Sunday, November 11, 2012

Into the Foothills



After 300 km from Delhi, I finally get to the foothills and even the foothills are steep. This makes the roads very narrow and very twisted. 3 miles of road for every 1 mile forward. At the start of the foothills the roads are about 1 and a half lanes wide. Within about 70 km they are down to single lanes. Fortunately, the farther into the mountains you go, the less traffic there is.
  
Due to the steepness of the slopes as well as the deforestation, landslides are not just common but universal. This is typical of a small landslide that ripped out the road, so they dug further into the hillside to fill in the slide area until the next monsoon.



Coming down off a ridge I reached the first river. I was stunned to see the high water line about 30’ above the current level. It would be a fascinating research project to see if there are any British Raj era flow records from back in the early 1800’s before much of the old growth forest was cut, to see if this is natural or man-made.
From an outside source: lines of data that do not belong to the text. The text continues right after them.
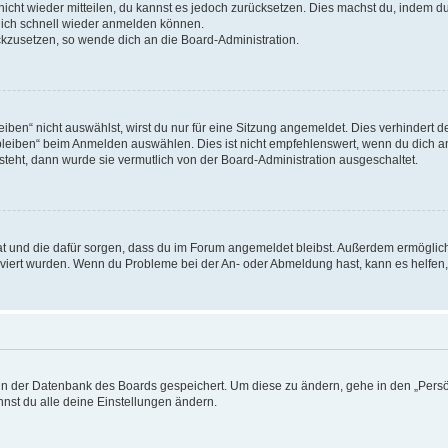
 nicht wieder mitteilen, du kannst es jedoch zurücksetzen. Dies machst du, indem 
 dich schnell wieder anmelden können.
ückzusetzen, so wende dich an die Board-Administration.
en“ nicht auswählst, wirst du nur für eine Sitzung angemeldet. Dies verhindert 
leiben“ beim Anmelden auswählen. Dies ist nicht empfehlenswert, wenn du dich an
 steht, dann wurde sie vermutlich von der Board-Administration ausgeschaltet.
 hat und die dafür sorgen, dass du im Forum angemeldet bleibst. Außerdem ermögli
tiviert wurden. Wenn du Probleme bei der An- oder Abmeldung hast, kann es helfen
n in der Datenbank des Boards gespeichert. Um diese zu ändern, gehe in den „Persö
nst du alle deine Einstellungen ändern.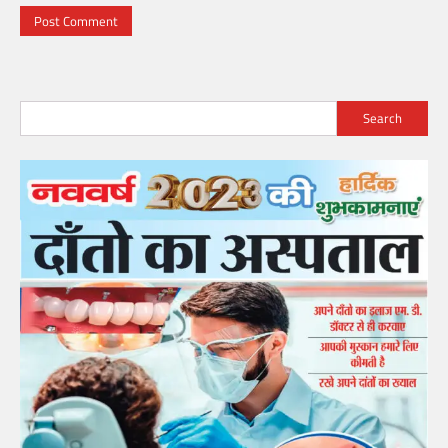
Search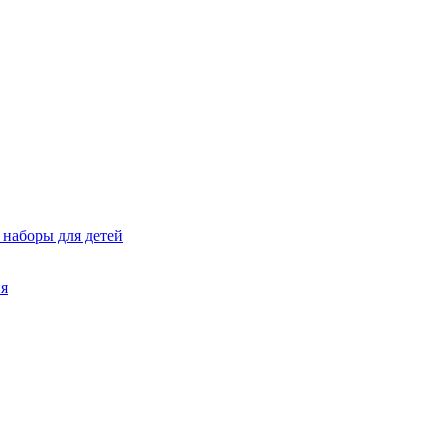
 наборы для детей
ия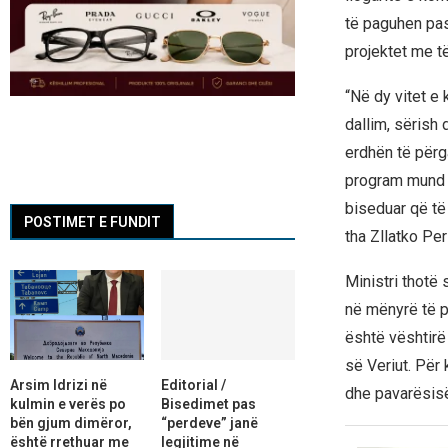
të paguhen pas 
projektet me të
“Në dy vitet e 
dallim, sërish 
erdhën të përg
program mund t
biseduar që të
POSTIMET E FUNDIT
tha Zllatko Pe
Ministri thotë
në mënyrë të pa
është vështir
së Veriut. Për 
Arsim Idrizi në
Editorial /
dhe pavarësisë
kulmin e verës po
Bisedimet pas
bën gjum dimëror,
“perdeve” janë
është rrethuar me
legjitime në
The bike manual went on for a few pages regarding proper loading and weight limits. After some calculations I found that even with all my luggage strapped to the back I was still only 1/3 of the weight limit. It is not uncommon at all to see a family of 4 with parcels driving along on a motorcycle, or carrying 500 lbs of LP tanks, or hay or whatever. This makes me feel not so excessive.



This is the typical new growth deodar forest. It is a fire tolerant species with thick bark, nearly identical to Ponderosa. It appears from the bark that these areas are burned regularly to provide forage for grazing livestock.



Dengue City



Getting the motor bike registered was taking much longer than I had hoped, so I am still in Delhi waiting for the paperwork to get completed. In the papers are articles about the Dengue outbreak in Delhi. It seems it is worse than usual this year. A very famous film director died of it the previous day so there was a big uproar. Gurgaon, a Delhi suburb and the location of more than 1/3 of all the India based call centers that we all call into on a fairly regular basis, has over 1,000 cases just in the last week. 

It was not until I pulled up the CDC’s Dengue map http://www.cdc.gov/dengue/travelOutbreaks/index.html that I saw the southern US has Dengue too.

On Wednesday after being told all would be ready I wait at the office for a few hours to be told ‘oops the printer broke… come back tomorrow’.

I come back the next day at the indicated time and still nothing. But finally around 5:30 everything is finished and I drive off along with my new little TomTom GPS mapping unit and find my way back to my room with only one wrong turn.

I am setting off for the Himalayas in the morning

High Contrast




The contrast on the two sides of the street could not have been more stark.

Just past this open area I found a bicycle repairman but he was having lunch and I didn’t see any old inner tubes lying about. Further down the road toward the Metro station I did find a used motor oil container that would work fine to hold petrol.